Some congregational traditions are not tilted towards formal liturgy. However, I think that the suggestions Olsen makes can be adapted to the worship ethos of most congregations. The bigger challenge for most congregational board members is to discern how their work with the board is “spiritual work” and to keep this connection strong and relevant. Apart from an introductory Bible reading and reflection, with some prayer at the beginning and end of the meeting, helping board members keep spiritual leadership in focus is a challenge. Perhaps as Olsen suggests, considering reports as rehearsals of the ways that God is working and giving thanks to Him for his continued activity in the congregation is one way. This might require such reports to be reshaped or at least include one story that specifically demonstrates how God is working within the congregation. Also the idea that the board as a whole should discern what it should pray for, i.e. the desired outcome, as it wrestles with a key issue has some merit. Incorporating the phrase “worshipful work” into a church board chair’s vocabulary could be in important first step.

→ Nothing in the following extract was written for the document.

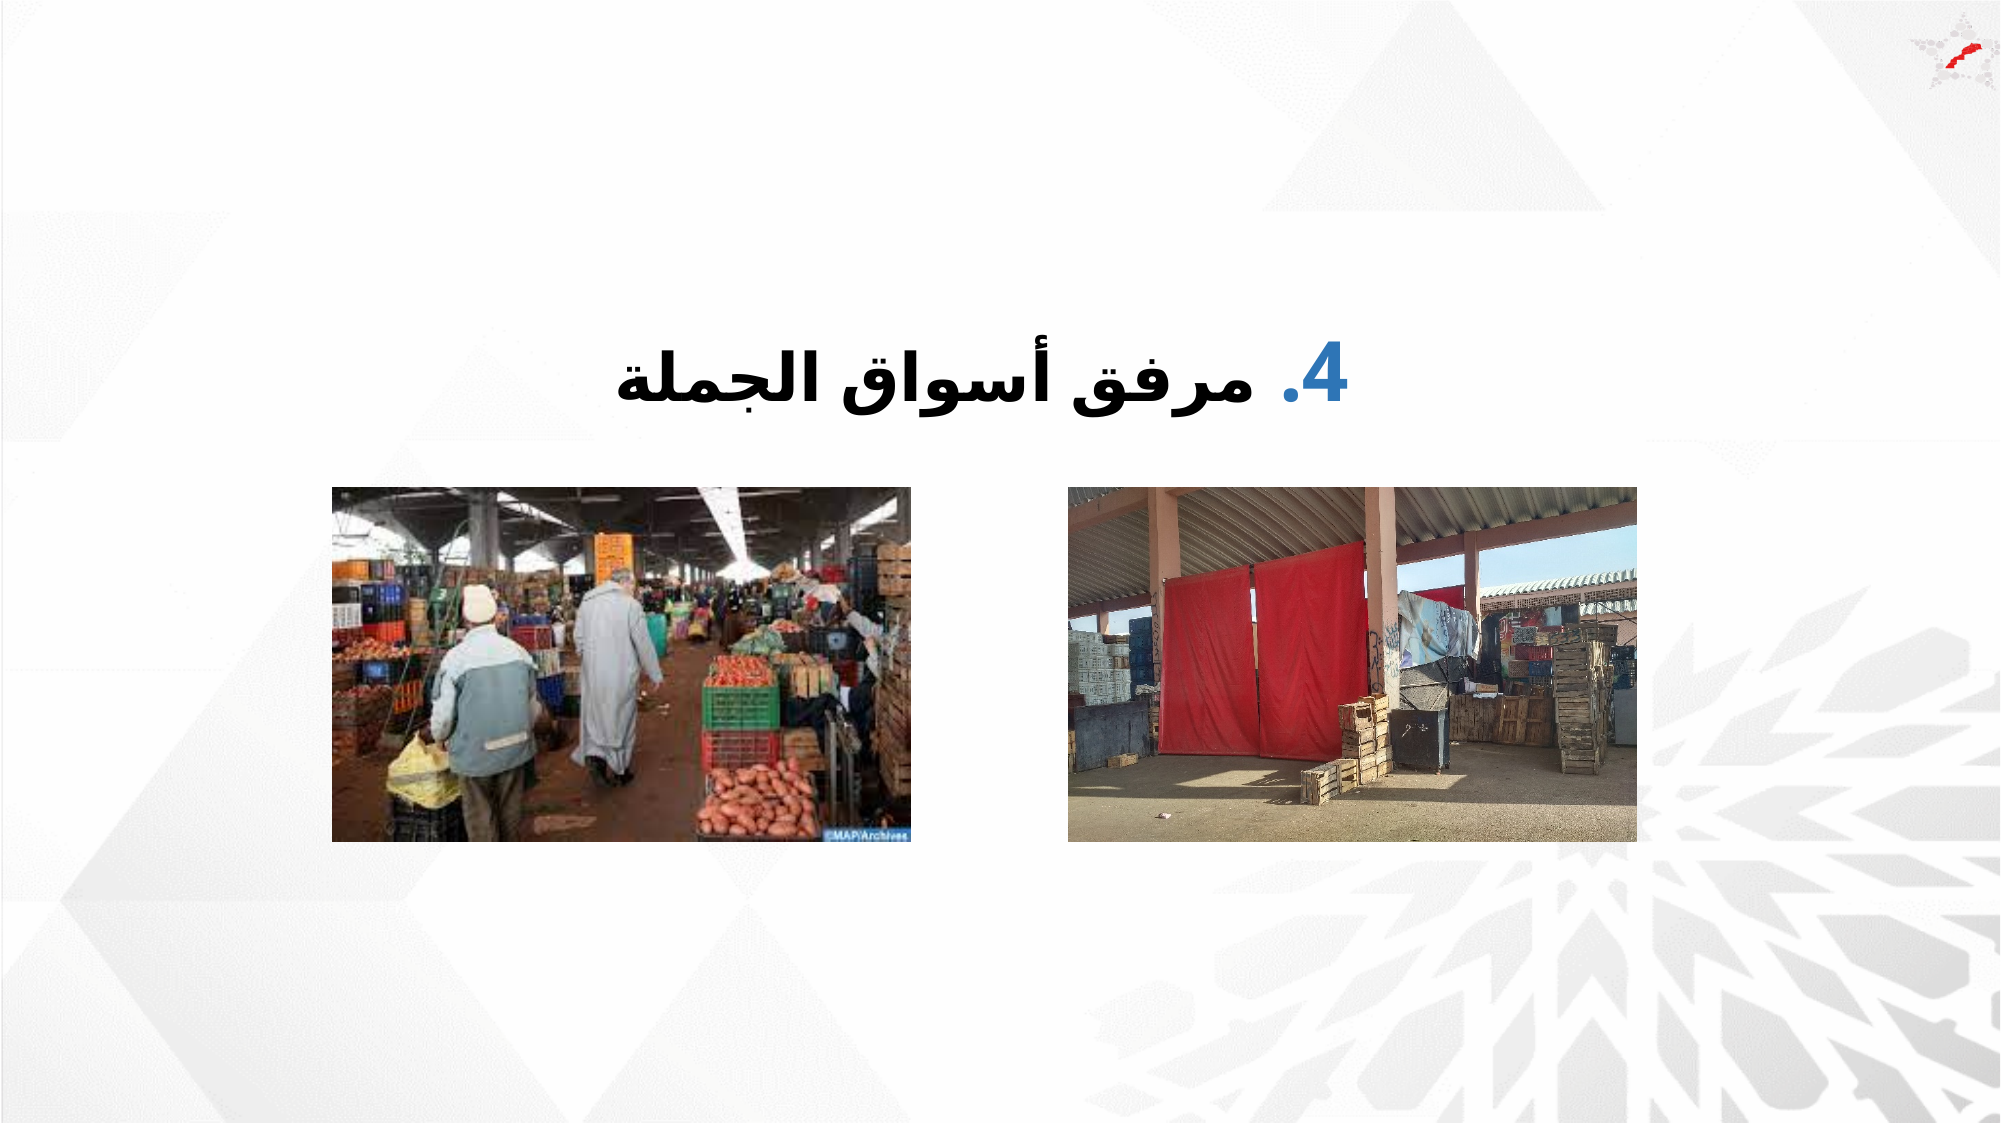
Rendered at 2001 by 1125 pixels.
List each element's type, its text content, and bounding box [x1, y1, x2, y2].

title 4. مرفق أسواق الجملة [378, 264, 1586, 426]
picture [3, 0, 2001, 1123]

Lastly, I would observe that in many Evangelical congregations the emergence of the ministry staff team tends to overwhelm and upstage the role of the church board as spiritual leaders in the congregation. While we may give lip service to the idea that church board members should be spiritual leaders, rarely do they have opportunity to live this out in their congregational settings because the pastoral team is seen as the collective spiritual leadership in the congregation. The pastoral leadership does not know how to integrate the board in a meaningful way into the active spiritual leadership of the congregation. Until this changes church boards and church board chairs can work diligently to transform their approach to their work, but still not be able to fulfill their role as spiritual leaders within the congregation. Of course, such recognition must be earned by wise and trusted leadership and cannot be demanded.